On Mon, May 6, 2013 at 11:19 AM, Mark S. Miller <erights@google.com> wrote:
> On Mon, May 6, 2013 at 10:57 AM, Tab Atkins Jr. <jackalmage@gmail.com>
> wrote:
>> On Mon, May 6, 2013 at 10:39 AM, Mark S. Miller <erights@google.com>
>> wrote:
>> > I'm surprised that no one has come up with *any* use cases. As I
>> > mentioned
>> > before, I have encountered some use cases that individually seem to
>> > argue
>> > for promises-for-promises. But I don't find them compelling. Given the
>> > absence of promises-for-promises, these can easily work around their
>> > absence. Here are two use cases. One of them even cuts both ways.
>> >
>> > * The generic contract host defined in Figure 3 of
>> > <http://research.google.com/pubs/pub40673.html> requires its contract
>> > function to be a function of resolved arguments. It cannot handle a
>> > contract
>> > function that could validly take a pending promise as argument because
>> > it
>> > uses a Q.all to determine when all the arguments have arrived.
>>
>> In this case, you mean that the contract function could take a
>> fulfilled promise for a pending promise, but it couldn't do so it
>> promises were auto-flattened (so that it was just a pending promise)?
>
>
> No. The problem is created merely by defining and trying to use a contract
> function that takes a pending promise as argument. Promise parameters aside,
> if a contract function takes a parameter x, the Q.all within
> makeContractHost will be .then-ing a promise-for-x. If promises-for-promises
> were possible, then x could be a pending promise and the Q.all would be
> .then-ing a promise-for-a-pending promise. When this outer promise becomes a
> fulfilled-promise-for-a-pending-promise, the Q.all would fire providing the
> contract function the outer promise's fulfillment value, which is the
> pending promise. Given that promises-for-promises are not possible, the only
> working contract functions that can be provided to makeContractHost are
> those whose arguments are anything other than pending promises.
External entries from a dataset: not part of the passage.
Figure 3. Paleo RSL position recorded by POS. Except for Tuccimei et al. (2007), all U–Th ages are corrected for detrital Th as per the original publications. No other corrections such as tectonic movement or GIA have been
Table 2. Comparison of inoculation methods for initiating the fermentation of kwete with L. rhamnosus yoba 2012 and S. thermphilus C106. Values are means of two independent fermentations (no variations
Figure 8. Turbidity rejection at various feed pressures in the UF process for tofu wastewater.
Right; apologies for the confusion, this is what I meant.

*Given* nestable promises, the contract function *can* take promise
arguments, because the caller can produce a promise for it.  So this
is a gain in functionality.

This is actually simply another example of the "distinct types of
promises" meta-use-case - the "contract host" returned by
makeContractHost runs on promises-for-an-argument, which the contract
users fulfill at their leisure.  The contract function itself can take
a promise-for-[anything], which is completely distinct.
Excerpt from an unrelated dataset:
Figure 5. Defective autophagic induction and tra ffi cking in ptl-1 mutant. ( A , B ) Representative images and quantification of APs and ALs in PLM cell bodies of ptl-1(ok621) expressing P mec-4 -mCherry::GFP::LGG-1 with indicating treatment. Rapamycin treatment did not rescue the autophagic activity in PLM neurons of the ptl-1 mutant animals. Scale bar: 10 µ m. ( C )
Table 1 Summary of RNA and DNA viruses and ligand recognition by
This is a nice, completely different example of distinct promises
being useful when nested.

>> > * The Infinite Queue at
>> >
>> > <http://wiki.ecmascript.org/doku.php?id=strawman:concurrency#infinite_queue>
>> > cuts both ways. If the producer enqueues a pending promise, the consumer
>> > cannot detect this as different from the producer not yet having
>> > enqueued
>> > anything. For most purposes, this is the more convenient behavior.
>> > However,
>> > for flow control purposes, the consumer might want to limit how far
>> > ahead of
>> > the producer it dequeues, and this ambiguity would cause the consumer to
>> > stall inappropriately.
>>
>> I believe this relies on auto-flattening, no?  "front ! head" returns
>> a promise for front.head, which is assumed to be a plain value.  If
>> you enqueue a promise, assuming monadic flattening, I think you should
>> just get the promise back out.  (However, I'm not entirely clear on
>> the semantics of !.)
>
> "p ! foo" is just syntactic sugar for "Q(p).get('foo')". In the absence of
> extended or remote promises, this is essentially equivalent to
>
> Q(p).then(v => v.foo)

Well, "v=>Future.accept(v.foo)", given monadic resolution semantics.
(If .then() unwraps fully, this is obviously unnecessary.)

I believe my statement was correct, then - given monadic resolution
semantics and the code as presented at that link, enqueuing a pending
promise and then dequeueing will get you a fulfilled promise for a
pending promise.  Auto-flattening gives you a simple pending promise.